Navigation Center Director Dan Williams also highlighted the issue of housing and corresponding misconceptions about the Navigation Center in his interview with the Northwest Asian Weekly.
“At the time and establishment of the Nav”—the Navigation Center—“we all experienced and noticed that housing had become unaffordable for too many in the metro area, causing many folks to become homeless,” Williams said. Like A.J., he said that there was a specific subset of people who did not want to go to a traditional shelter and who preferred to live in encampments, for a variety of reasons. Homelessness had continued to grow exponentially, and resources had been decreasing, Williams said.
This has not changed. According to the U.S Department of Housing and Urban Development (HUD) Point-in-Time Count data released earlier this year, the homelessness crisis has gotten worse. Readers should note that according to a 2017 report by the National Homelessness Law Center, the HUD’s count significantly underestimates the number of people experiencing homelessness in the United States. It is unclear whether this has changed.
Williams did not pretend that the Navigation Center was the answer to the crisis, but he did push back against the idea that it is easy to get out of homelessness, once a person is in it, and that it is simply a matter of willpower. Every situation is unique, he said, and the problem has been compounded by the increasing opioid epidemic—none of which has been caused by the Navigation Center or exacerbated by it.
“Issues with open-air drug dealing and use in that area actually precedes the Nav by decades,” Williams said. “And for me, it’s really unfortunate that the attention is so focused on the Nav, but less so on looking into the root causes and correlations of the long-term, systemic issues that has created the landscape for this larger problem to prevail in the area.”
As for moving the center, Williams said that the current location was never meant to be permanent, and that DESC has always been prepared to eventually move the center. He also said that a change of location may increase safety for the center’s staff.
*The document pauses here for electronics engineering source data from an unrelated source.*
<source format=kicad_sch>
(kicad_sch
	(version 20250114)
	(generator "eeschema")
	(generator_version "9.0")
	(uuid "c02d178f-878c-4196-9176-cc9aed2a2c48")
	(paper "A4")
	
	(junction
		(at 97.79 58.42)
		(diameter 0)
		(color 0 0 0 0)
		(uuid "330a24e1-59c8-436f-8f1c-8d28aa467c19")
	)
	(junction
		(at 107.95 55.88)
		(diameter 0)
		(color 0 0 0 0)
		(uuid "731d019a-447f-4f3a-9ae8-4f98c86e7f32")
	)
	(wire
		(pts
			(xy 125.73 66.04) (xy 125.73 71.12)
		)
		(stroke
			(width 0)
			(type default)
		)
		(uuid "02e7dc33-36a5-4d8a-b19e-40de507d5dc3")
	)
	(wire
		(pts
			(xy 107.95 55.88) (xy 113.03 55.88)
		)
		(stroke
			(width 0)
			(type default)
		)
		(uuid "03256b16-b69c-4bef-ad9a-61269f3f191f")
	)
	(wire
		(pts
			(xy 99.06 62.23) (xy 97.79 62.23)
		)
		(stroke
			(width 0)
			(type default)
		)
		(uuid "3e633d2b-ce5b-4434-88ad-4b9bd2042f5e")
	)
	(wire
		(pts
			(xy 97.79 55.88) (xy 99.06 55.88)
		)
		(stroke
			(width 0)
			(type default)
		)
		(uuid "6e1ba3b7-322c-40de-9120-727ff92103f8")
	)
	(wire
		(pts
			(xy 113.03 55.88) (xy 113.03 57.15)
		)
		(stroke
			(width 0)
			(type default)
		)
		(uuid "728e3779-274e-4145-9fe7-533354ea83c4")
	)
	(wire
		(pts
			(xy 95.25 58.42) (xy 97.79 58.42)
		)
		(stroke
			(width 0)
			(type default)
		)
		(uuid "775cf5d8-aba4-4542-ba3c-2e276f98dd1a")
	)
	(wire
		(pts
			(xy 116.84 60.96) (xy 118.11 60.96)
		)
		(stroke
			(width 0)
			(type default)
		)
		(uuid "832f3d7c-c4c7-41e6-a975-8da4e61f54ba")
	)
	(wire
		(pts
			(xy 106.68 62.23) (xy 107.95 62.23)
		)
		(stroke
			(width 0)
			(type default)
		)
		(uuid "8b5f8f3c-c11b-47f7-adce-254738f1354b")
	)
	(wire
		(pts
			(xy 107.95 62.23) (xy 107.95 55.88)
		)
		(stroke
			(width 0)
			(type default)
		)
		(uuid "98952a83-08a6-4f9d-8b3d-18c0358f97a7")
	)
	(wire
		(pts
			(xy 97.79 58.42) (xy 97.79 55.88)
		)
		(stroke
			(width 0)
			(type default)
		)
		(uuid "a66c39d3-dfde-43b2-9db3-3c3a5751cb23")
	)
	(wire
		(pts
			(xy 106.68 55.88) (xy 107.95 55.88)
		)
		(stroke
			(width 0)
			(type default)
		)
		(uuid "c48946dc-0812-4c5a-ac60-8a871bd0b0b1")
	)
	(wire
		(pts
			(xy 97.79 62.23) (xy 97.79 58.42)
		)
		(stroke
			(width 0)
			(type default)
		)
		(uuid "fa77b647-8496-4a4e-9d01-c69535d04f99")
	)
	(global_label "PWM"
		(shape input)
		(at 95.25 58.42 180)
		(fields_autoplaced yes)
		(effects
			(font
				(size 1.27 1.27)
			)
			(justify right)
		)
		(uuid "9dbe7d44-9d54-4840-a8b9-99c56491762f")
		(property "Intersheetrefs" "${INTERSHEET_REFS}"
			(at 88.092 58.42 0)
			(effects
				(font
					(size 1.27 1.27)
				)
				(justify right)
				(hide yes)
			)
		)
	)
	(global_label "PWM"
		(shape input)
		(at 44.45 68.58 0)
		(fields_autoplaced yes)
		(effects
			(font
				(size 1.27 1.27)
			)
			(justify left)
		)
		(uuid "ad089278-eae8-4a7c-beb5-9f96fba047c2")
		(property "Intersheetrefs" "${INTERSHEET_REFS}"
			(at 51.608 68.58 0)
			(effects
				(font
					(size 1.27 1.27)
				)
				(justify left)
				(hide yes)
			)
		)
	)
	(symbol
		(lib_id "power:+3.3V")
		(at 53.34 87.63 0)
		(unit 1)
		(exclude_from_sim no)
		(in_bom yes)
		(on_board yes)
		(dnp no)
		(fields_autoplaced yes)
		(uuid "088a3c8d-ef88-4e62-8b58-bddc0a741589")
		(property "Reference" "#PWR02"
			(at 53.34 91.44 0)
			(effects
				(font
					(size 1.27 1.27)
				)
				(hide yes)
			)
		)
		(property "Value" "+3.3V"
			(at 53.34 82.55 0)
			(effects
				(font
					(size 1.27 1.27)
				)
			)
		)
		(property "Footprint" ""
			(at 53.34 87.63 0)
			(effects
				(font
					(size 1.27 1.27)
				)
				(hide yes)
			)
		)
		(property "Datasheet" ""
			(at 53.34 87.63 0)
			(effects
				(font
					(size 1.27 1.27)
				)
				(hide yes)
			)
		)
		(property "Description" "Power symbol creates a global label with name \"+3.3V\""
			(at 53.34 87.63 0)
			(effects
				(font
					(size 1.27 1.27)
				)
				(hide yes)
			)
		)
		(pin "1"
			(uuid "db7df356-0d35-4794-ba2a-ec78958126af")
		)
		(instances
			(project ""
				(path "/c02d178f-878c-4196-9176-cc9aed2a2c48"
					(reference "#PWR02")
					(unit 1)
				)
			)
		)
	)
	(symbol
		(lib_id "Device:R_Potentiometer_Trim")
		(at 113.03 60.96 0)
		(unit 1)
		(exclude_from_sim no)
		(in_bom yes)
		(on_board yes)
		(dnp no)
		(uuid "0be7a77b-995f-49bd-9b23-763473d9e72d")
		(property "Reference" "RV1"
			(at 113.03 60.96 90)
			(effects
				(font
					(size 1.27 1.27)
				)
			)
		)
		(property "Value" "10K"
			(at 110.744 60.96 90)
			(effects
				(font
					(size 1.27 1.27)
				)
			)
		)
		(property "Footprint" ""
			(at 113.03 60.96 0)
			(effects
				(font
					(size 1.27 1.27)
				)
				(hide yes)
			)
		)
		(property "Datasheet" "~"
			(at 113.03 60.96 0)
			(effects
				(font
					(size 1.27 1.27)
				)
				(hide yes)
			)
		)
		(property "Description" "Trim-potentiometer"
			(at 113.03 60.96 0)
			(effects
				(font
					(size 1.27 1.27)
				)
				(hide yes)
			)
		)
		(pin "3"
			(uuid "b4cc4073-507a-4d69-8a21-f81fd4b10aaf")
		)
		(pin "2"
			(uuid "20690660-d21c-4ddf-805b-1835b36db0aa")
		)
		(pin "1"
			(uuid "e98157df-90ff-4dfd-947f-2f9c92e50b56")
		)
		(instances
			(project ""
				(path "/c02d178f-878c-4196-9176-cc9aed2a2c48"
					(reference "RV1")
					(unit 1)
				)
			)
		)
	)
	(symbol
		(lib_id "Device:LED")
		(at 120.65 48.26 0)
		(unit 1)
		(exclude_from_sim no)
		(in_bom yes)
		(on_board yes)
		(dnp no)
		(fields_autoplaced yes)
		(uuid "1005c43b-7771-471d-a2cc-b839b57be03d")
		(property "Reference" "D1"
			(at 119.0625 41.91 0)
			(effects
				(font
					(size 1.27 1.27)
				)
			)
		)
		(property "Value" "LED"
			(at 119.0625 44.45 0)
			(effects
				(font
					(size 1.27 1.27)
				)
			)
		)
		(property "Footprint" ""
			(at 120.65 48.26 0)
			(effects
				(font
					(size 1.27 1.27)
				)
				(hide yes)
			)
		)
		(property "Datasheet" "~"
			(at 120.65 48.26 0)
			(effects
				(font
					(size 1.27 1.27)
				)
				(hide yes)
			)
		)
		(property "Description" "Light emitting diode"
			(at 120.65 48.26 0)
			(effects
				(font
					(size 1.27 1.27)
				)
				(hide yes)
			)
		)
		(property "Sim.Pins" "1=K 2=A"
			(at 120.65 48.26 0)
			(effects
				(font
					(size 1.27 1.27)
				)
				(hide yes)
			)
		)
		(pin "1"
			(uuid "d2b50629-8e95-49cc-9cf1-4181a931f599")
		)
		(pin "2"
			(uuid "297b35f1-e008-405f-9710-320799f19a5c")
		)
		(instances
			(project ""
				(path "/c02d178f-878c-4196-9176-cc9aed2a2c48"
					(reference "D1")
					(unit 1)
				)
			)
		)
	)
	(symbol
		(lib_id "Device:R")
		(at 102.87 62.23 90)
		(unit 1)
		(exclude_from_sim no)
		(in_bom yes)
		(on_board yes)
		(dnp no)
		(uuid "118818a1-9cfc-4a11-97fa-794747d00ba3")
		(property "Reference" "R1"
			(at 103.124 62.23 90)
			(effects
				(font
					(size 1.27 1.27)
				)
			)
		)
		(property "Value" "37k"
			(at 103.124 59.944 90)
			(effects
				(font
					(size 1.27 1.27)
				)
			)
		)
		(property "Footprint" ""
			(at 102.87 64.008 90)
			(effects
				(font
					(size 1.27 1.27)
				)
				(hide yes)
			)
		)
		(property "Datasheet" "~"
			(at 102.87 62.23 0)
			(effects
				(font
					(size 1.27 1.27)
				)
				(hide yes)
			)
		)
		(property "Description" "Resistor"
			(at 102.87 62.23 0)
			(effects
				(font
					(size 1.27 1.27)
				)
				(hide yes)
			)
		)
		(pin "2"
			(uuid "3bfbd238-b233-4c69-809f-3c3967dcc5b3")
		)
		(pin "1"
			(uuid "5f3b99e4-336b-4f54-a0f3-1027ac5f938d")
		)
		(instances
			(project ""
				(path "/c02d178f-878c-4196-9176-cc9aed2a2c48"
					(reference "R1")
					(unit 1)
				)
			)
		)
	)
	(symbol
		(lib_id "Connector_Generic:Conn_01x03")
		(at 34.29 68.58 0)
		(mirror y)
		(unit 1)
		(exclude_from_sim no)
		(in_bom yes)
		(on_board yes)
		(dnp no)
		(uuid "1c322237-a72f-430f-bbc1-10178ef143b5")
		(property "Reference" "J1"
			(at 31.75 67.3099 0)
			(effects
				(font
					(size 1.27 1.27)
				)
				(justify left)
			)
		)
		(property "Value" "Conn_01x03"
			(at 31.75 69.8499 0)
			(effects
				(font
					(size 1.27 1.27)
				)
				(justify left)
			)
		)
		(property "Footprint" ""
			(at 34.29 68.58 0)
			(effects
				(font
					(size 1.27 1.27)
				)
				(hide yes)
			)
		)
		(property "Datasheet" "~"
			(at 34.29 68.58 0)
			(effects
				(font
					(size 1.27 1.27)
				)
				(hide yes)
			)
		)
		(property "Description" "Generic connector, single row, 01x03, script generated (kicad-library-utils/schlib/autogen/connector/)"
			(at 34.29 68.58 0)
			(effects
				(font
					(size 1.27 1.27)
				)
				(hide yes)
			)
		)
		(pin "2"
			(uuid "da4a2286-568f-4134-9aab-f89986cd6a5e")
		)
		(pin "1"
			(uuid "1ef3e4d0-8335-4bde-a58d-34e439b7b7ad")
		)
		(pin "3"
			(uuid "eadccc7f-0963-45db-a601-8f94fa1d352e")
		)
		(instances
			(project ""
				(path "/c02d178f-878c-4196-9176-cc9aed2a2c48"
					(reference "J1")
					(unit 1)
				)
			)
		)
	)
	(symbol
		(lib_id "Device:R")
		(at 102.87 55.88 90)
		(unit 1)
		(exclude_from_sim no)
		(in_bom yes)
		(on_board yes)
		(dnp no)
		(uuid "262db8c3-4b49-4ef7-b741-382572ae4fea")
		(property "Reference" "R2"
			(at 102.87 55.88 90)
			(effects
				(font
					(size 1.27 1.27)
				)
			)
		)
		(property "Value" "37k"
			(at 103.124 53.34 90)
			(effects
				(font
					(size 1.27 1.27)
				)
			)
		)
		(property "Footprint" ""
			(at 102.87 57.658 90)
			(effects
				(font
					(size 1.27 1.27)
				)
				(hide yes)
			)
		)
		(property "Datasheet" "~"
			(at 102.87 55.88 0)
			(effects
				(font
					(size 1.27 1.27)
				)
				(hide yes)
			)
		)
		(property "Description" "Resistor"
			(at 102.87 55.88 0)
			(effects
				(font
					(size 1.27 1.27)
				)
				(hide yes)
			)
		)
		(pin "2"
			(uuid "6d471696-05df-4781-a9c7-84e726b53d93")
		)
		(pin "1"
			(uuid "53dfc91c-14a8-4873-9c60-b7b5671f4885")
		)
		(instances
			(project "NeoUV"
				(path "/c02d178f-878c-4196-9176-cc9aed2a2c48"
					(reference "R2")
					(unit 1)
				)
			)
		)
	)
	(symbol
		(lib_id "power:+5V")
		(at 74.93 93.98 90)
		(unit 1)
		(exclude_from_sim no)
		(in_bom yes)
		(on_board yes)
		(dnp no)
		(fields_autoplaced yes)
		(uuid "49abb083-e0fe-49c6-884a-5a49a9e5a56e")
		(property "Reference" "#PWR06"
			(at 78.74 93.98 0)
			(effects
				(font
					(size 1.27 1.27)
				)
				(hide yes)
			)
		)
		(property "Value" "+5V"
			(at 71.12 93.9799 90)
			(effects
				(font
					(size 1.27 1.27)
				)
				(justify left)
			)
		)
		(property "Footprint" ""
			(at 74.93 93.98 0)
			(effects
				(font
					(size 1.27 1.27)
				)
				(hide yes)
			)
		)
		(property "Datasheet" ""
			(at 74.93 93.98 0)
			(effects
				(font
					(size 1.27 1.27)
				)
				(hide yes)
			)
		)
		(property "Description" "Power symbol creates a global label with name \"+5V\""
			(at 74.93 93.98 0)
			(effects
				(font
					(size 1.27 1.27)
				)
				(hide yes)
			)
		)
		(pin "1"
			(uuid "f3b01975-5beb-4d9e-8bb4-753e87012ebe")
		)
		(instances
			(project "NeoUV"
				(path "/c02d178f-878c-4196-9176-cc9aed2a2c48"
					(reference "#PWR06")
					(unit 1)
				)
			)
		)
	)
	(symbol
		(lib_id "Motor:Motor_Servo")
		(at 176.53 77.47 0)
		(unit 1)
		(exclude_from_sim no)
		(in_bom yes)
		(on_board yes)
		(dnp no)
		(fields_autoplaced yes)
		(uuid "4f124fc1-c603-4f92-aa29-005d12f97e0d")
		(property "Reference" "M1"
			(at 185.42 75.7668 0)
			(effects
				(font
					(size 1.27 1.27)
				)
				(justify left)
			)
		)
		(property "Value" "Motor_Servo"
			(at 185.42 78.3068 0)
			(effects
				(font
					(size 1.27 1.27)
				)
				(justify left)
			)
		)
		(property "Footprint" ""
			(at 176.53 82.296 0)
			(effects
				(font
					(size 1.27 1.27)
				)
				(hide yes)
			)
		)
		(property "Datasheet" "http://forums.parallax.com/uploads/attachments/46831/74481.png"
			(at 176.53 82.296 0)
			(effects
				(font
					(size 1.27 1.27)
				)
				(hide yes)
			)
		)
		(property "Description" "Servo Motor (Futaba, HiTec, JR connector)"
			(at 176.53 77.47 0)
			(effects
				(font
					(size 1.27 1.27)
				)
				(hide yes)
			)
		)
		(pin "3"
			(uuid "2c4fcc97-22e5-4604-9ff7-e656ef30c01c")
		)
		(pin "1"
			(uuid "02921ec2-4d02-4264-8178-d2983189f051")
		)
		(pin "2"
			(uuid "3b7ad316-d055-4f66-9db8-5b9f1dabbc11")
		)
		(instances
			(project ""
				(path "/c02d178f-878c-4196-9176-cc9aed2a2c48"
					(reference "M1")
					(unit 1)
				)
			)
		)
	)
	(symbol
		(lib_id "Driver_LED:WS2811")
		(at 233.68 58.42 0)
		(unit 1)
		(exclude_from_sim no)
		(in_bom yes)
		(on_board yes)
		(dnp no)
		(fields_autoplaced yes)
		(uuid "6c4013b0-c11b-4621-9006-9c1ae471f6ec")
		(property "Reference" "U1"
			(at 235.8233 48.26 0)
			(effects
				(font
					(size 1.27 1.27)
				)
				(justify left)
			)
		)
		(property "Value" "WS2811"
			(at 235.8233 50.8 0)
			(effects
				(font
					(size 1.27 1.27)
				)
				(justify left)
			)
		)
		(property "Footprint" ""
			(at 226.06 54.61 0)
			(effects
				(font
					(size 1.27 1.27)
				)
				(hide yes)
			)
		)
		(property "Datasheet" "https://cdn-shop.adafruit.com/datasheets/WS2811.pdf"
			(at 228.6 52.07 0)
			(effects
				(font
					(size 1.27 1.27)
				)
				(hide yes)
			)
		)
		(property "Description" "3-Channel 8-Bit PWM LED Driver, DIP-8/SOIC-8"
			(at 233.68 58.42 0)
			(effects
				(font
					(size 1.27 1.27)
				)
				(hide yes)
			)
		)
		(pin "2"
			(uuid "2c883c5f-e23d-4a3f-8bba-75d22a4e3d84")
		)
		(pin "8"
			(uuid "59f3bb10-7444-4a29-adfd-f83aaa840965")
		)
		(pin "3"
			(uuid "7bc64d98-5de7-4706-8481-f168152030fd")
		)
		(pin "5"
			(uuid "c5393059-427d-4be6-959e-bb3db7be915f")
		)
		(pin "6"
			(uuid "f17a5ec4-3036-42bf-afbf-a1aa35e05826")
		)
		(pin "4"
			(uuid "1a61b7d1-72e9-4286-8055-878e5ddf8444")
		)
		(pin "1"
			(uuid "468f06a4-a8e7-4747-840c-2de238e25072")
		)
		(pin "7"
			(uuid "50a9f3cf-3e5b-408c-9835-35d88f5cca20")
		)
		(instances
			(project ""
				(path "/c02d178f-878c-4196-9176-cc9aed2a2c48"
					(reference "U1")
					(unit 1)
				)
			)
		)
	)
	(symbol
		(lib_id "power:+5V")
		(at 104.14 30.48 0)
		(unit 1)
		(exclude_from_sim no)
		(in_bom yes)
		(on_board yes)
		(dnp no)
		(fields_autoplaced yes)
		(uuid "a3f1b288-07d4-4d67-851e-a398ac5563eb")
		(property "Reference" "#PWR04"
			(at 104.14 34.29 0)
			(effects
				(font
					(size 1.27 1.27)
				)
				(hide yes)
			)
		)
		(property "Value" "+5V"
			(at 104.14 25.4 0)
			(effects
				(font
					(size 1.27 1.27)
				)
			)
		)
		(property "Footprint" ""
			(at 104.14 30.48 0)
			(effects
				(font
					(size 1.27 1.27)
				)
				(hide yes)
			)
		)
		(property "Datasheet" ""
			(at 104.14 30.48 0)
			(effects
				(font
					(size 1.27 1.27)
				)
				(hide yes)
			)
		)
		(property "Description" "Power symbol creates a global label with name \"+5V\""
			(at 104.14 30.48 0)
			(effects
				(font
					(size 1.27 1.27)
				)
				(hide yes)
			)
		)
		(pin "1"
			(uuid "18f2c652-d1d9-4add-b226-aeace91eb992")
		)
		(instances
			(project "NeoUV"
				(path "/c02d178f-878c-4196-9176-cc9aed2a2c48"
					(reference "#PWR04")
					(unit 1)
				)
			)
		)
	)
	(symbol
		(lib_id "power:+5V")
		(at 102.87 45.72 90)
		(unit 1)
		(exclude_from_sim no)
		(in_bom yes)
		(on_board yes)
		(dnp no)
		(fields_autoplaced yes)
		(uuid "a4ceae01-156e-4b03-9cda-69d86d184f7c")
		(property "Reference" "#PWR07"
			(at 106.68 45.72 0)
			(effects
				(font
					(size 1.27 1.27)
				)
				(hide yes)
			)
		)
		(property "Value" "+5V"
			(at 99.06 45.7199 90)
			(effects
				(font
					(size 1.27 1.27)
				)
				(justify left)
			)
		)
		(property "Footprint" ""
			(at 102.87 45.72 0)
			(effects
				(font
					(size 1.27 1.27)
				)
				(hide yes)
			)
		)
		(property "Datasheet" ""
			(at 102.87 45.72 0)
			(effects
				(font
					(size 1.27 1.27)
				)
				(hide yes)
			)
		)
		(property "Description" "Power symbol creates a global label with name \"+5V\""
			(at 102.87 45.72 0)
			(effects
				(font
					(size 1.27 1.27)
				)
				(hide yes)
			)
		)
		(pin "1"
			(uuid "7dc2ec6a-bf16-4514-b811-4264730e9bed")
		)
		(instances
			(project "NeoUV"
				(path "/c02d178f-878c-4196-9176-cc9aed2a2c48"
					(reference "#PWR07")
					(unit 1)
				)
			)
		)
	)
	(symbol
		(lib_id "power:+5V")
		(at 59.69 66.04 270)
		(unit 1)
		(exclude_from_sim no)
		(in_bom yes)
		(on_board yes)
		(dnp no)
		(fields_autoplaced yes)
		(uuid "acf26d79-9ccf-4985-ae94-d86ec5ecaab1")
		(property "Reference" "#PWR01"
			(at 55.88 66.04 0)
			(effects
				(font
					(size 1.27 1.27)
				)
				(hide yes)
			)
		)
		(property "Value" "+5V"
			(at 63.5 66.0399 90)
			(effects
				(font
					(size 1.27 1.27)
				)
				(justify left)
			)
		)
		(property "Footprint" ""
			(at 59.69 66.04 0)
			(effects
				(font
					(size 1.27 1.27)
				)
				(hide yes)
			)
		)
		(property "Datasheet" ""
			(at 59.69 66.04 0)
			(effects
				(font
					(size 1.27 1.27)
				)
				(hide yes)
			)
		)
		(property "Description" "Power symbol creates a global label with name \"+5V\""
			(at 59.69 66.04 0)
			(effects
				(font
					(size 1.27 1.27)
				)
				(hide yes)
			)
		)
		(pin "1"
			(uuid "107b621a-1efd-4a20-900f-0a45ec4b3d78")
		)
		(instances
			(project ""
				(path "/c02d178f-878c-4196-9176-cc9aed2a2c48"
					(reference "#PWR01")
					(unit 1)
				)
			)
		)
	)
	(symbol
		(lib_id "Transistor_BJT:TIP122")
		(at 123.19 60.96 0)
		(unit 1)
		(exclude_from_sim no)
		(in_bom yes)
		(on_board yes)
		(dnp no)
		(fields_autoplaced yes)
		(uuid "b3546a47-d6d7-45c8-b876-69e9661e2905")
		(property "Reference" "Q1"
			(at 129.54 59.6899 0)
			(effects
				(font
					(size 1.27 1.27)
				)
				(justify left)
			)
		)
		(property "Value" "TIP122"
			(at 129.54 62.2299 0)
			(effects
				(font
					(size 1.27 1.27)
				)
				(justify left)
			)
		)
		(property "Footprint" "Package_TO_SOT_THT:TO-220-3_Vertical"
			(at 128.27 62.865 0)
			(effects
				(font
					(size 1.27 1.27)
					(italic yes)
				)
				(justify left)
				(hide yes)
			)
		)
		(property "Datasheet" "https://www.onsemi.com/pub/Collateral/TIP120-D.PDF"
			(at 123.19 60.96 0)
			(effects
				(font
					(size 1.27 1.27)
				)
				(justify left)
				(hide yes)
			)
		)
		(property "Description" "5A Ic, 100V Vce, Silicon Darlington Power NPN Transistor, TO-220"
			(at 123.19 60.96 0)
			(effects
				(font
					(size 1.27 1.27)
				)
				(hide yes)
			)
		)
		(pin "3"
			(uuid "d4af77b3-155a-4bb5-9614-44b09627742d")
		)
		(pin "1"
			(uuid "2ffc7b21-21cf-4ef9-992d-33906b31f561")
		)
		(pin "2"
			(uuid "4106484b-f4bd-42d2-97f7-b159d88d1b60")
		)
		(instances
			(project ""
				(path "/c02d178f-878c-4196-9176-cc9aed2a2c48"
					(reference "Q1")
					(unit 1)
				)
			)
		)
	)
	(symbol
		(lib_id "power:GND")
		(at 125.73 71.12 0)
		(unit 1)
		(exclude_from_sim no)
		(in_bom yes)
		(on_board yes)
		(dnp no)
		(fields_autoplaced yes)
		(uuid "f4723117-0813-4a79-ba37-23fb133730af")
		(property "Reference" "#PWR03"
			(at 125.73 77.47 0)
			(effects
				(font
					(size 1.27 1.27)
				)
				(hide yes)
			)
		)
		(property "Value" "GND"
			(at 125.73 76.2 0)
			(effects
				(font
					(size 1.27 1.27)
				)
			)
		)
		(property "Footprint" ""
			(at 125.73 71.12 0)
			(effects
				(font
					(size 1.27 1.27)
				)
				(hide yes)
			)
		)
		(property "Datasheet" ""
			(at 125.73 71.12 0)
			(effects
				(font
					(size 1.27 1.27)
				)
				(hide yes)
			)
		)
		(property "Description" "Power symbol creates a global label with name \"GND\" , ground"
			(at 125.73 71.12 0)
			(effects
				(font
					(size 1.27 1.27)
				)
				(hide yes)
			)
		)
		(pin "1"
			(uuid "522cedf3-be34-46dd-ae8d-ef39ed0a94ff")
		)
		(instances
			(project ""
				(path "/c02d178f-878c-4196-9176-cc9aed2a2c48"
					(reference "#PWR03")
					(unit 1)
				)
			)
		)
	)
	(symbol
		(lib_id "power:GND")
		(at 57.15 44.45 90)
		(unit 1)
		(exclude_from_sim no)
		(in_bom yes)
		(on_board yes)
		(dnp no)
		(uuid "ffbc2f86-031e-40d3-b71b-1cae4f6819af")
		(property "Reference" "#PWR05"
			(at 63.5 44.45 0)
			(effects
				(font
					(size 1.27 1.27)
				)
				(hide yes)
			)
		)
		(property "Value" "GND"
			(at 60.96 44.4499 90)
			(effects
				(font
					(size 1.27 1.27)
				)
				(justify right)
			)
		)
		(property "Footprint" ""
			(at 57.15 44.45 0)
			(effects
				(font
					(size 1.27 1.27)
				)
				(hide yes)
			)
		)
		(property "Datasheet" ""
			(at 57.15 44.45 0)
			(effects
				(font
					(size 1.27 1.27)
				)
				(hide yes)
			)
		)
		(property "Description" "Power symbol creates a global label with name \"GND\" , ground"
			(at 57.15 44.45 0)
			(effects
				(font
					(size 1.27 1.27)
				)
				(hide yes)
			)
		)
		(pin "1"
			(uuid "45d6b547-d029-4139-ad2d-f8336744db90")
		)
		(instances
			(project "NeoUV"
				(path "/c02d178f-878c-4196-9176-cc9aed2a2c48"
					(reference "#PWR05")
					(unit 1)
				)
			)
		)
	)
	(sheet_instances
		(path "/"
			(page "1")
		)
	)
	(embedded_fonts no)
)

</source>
“With all of the recent shootings, and the staff running out to save lives, and the opioid epidemic—it has actually created a quite challenging dynamic for safety for the staff at the Nav,” Williams said. “We would really like to continue doing the work. But we do understand that safety has also been a major issue for us, and our staff and trying to find creative ways to keep them safe.”
Williams also said that the Navigation Center’s staff has recently been pursuing other pathways for permanent housing and ongoing wraparound services, given the rise in opioid use and mental health disorders.
While the median length of stay at the Navigation Center is 3.5 months, this varies dramatically by person, Williams said. Peratrovich’s own situation shows this, too. The waiting list for housing can go on for years, Williams said, particularly when there is such a shortage. Finding affordable housing in and around a city as expensive as Seattle is almost impossible, particularly when people make just a few hundred dollars per month.
A.J. has strong feelings about the City of Seattle’s approach to people experiencing homelessness—specifically, the fact that the City “sweeps” people, and leaves them no place to go.
“I don’t know what the city has in mind. But if they want to continue displacing people from camps every day of the week, they need more and better places to go,” A.J. said.
The Northwest Asian Weekly repeatedly tried to get in contact with both a neighbor of the Navigation Center and a vocal opponent of it, but neither responded to requests for comment or interview.